• ASSIGNED TASK
Decide whether each statement below agrees with the article on drug cash smuggling at the US-Mexico border. Answer yes or no for each, and quote the words from the article that settle it. (a) The white Chrysler van stopped near Tijuana was traveling from Los Angeles. (b) In Laredo, agents found $1.7 million in a northbound Honda Accord. (c) Since 2002, U.S. authorities have seized more than $40 million in bank notes headed into Mexico.

Drug Cash Smuggling Booming On US-Mexico Border
email this pageprint this pageemail usTim Gaynor - Reuters


The busts are widespread at border stations from California to Texas, where agents in Laredo plucked $1.7 million in notes from the quarter panels of a southbound Honda Accord in an incident in February that set a port record.
Tijuana - When the Mexican customs light blinked red at the border crossing with the United States, the driver of the white Chrysler van panicked, put his foot on the gas pedal and made a dash south for Tijuana.

Stopped a few hundred yards down the road, agents found $1,023,000 dollars in $20, $50 and $100 bills crammed into the dash, glove box and even the cloth seat backs of the vehicle traveling from Los Angeles.

For decades, U.S. law enforcement agencies have clamped down on Mexican drug cartels hauling cocaine, marijuana, heroin and amphetamines north over an ever-more tightly watched border to the United States.

Now, with stricter controls on bank accounts and wire transfers, officials are concerned that drug gangs are increasingly running illicit profits back to Mexico in piles of hard cash in cars, trucks and even on foot.

U.S. authorities have seized almost $40 million in bank notes headed into Mexico since 2002 and say cases like that of the van, which was stopped at random crossing into Tijuana in June, are just the tip of the iceberg.

"Bulk currency smuggling is probably the most important part in the war on drugs, although it's not addressed as widely as it should be in law enforcement circles," said Dan Burke, U.S. Immigration and Customs Enforcement supervisory special agent in San Diego.

"Usually when you get a million bucks there's a lot of high-fiving going on, but every single day $1-$2 million in drug money goes across the border here undetected," he added.

• DATASET

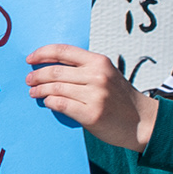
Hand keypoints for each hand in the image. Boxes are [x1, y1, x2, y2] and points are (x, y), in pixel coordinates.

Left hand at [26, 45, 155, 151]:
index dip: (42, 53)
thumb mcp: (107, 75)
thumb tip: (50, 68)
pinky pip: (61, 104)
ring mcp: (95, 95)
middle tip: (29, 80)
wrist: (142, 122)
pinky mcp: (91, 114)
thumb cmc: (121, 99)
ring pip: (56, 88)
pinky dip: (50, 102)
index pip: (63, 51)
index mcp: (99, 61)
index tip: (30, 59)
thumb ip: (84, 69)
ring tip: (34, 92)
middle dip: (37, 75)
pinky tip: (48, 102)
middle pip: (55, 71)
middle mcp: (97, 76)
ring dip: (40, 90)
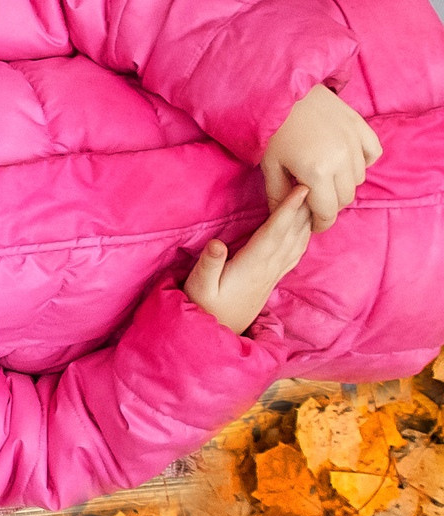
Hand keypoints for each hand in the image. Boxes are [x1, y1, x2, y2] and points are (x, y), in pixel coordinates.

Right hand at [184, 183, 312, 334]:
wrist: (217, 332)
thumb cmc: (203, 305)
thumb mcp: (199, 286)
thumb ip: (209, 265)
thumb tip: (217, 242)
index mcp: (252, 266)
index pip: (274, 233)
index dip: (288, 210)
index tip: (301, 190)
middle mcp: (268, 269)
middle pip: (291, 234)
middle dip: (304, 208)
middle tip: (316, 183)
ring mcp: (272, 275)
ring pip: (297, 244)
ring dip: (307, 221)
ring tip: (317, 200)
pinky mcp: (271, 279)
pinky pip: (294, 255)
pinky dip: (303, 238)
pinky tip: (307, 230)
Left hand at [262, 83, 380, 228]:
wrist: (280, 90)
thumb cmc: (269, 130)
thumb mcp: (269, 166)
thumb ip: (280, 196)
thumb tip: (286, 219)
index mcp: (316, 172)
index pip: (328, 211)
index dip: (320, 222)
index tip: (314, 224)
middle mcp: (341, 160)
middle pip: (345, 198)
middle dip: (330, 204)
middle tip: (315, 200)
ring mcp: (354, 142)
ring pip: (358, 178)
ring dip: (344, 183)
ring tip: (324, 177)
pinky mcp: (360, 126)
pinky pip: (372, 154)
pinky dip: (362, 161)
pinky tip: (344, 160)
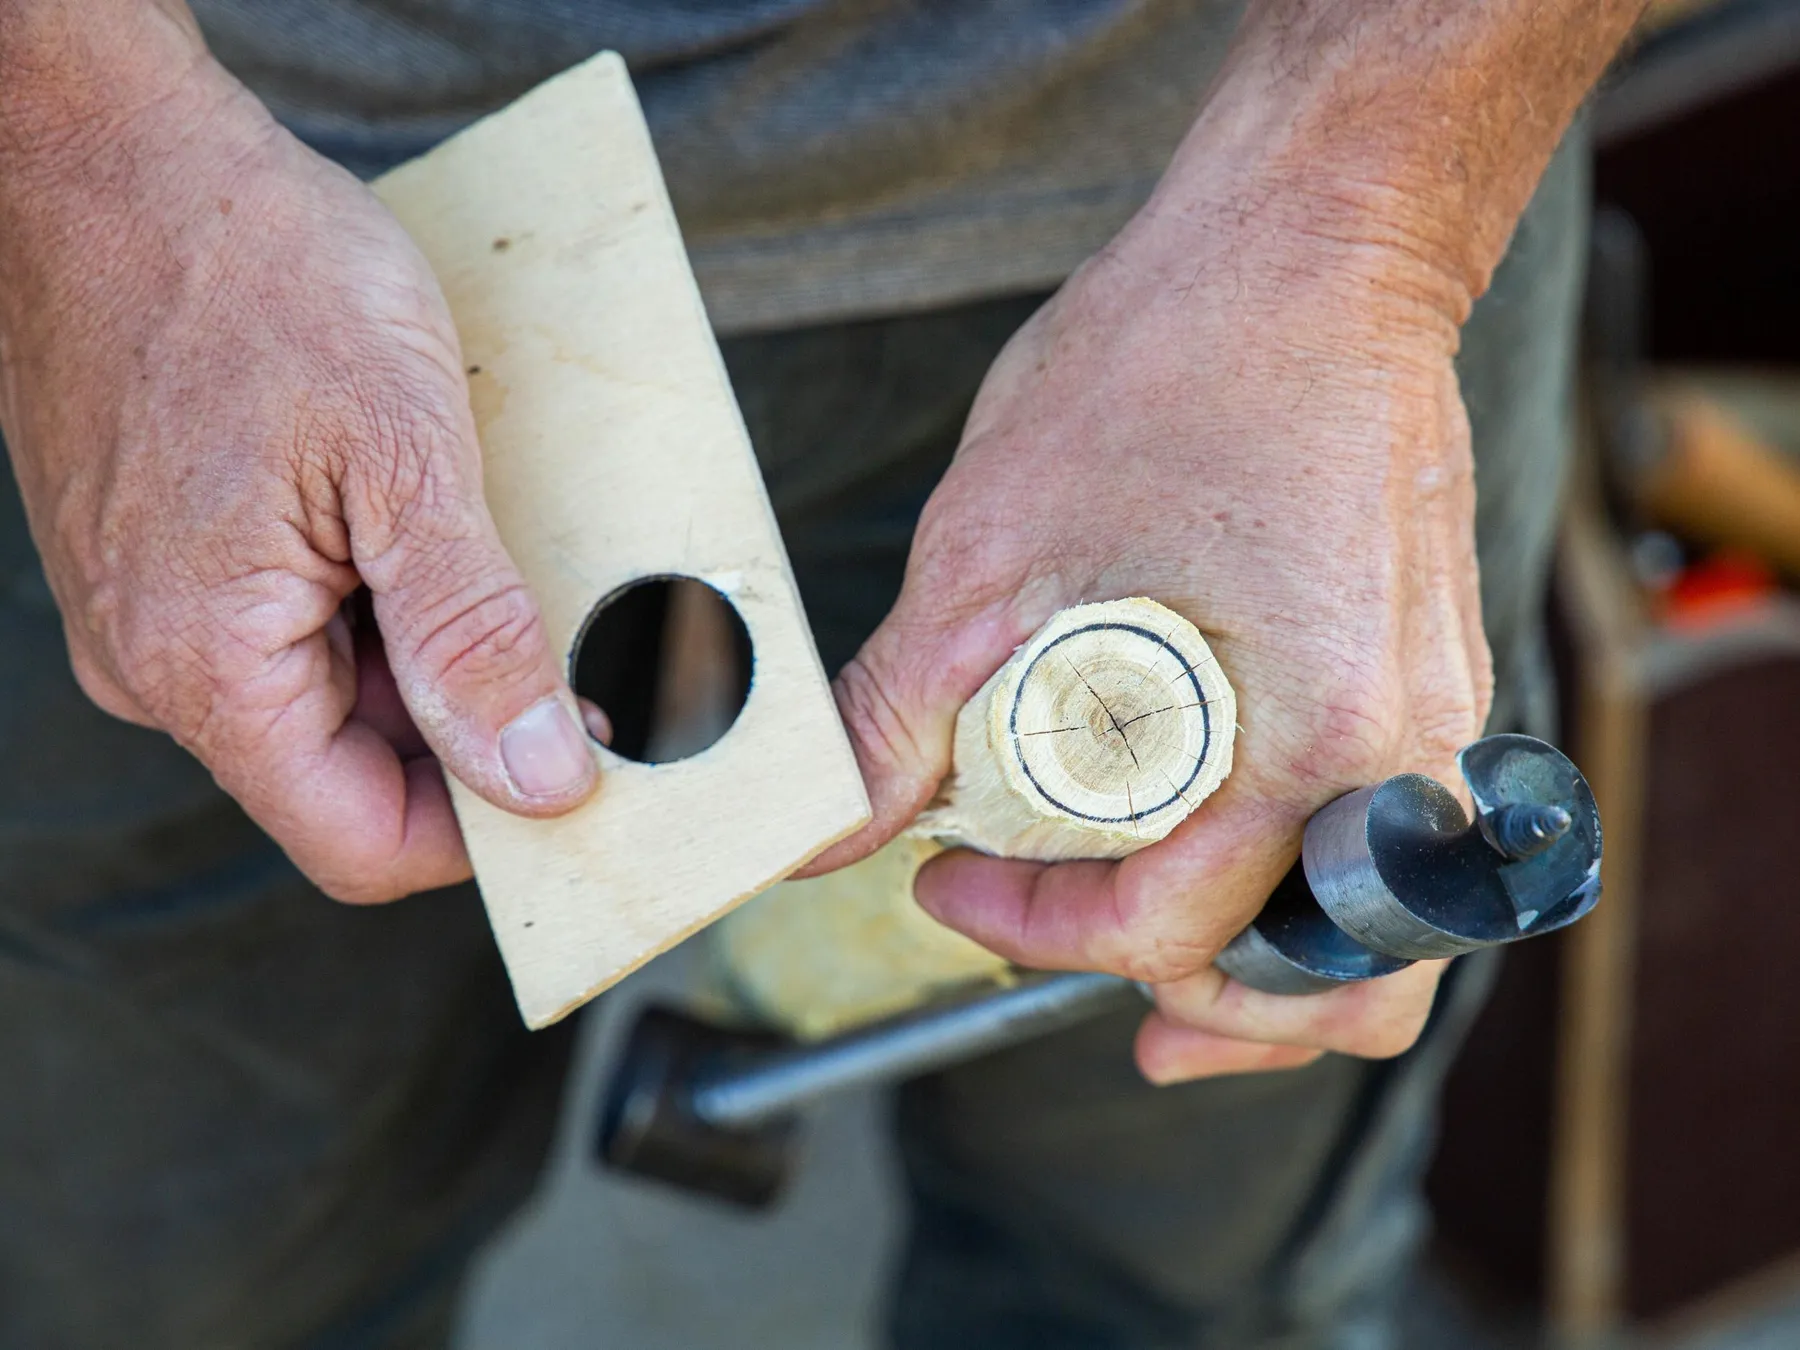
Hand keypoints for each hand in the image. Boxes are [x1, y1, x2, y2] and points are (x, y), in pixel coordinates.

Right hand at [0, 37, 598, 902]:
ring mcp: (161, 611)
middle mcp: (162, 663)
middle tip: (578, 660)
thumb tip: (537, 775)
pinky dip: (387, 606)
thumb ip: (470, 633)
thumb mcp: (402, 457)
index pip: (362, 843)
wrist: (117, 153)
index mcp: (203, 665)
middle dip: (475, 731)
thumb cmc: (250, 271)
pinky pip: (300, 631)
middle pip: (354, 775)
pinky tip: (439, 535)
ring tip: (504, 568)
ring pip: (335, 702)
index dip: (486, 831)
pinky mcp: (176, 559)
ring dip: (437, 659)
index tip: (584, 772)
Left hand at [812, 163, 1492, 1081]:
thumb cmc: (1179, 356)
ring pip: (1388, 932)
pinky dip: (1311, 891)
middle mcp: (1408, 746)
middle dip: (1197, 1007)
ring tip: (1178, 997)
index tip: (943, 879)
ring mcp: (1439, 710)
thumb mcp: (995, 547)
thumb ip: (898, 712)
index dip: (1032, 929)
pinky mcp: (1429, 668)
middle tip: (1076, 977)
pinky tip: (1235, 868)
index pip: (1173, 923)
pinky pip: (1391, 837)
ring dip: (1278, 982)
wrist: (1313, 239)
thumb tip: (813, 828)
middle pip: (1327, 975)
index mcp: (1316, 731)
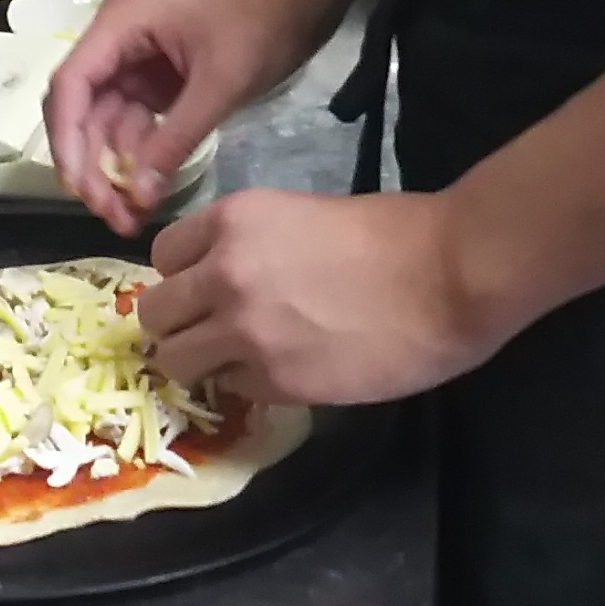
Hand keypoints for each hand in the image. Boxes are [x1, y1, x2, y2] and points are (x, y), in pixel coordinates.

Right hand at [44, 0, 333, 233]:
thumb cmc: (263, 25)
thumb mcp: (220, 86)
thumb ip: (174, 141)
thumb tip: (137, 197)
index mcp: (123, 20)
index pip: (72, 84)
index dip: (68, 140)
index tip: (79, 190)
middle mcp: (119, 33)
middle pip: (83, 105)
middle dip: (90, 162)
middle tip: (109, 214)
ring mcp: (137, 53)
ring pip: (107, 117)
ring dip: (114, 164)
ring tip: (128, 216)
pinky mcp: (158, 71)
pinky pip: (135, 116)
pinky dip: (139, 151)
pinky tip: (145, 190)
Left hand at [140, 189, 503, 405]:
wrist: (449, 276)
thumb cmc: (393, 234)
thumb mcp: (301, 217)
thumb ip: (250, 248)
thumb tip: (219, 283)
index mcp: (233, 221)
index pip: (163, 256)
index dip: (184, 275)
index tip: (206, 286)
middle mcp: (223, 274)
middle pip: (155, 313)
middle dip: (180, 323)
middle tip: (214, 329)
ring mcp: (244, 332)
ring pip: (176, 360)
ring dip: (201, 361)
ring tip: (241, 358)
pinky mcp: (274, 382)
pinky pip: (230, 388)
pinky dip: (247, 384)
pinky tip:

• THE COMPLETED TASK
(a) Yes: "the vehicle traveling from Los Angeles"
(b) No: "a southbound Honda Accord"
(c) No: "U.S. authorities have seized almost $40 million in bank notes headed into Mexico since 2002"